Task brief >> Copy every line of the listing below word for word, in the same order. Leave out the pictures.

Source information: Begin

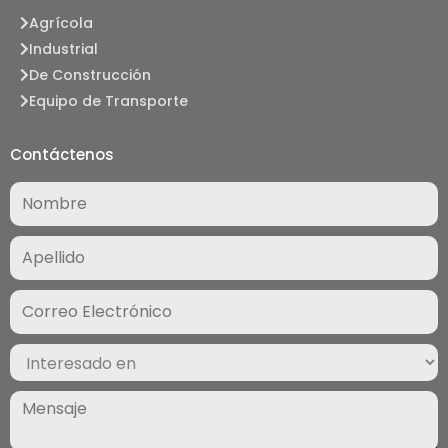
Agrícola
Industrial
De Construcción
Equipo de Transporte
Contáctenos
Nombre
(Required)
Correo
Electrónico
(Required)
Interesado
en
(Required)
Mensaje
(Required)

Source information: End

Written answer >>
Agrícola
Industrial
De Construcción
Equipo de Transporte
Contáctenos
Nombre
(Required)
Correo
Electrónico
(Required)
Interesado
en
(Required)
Mensaje
(Required)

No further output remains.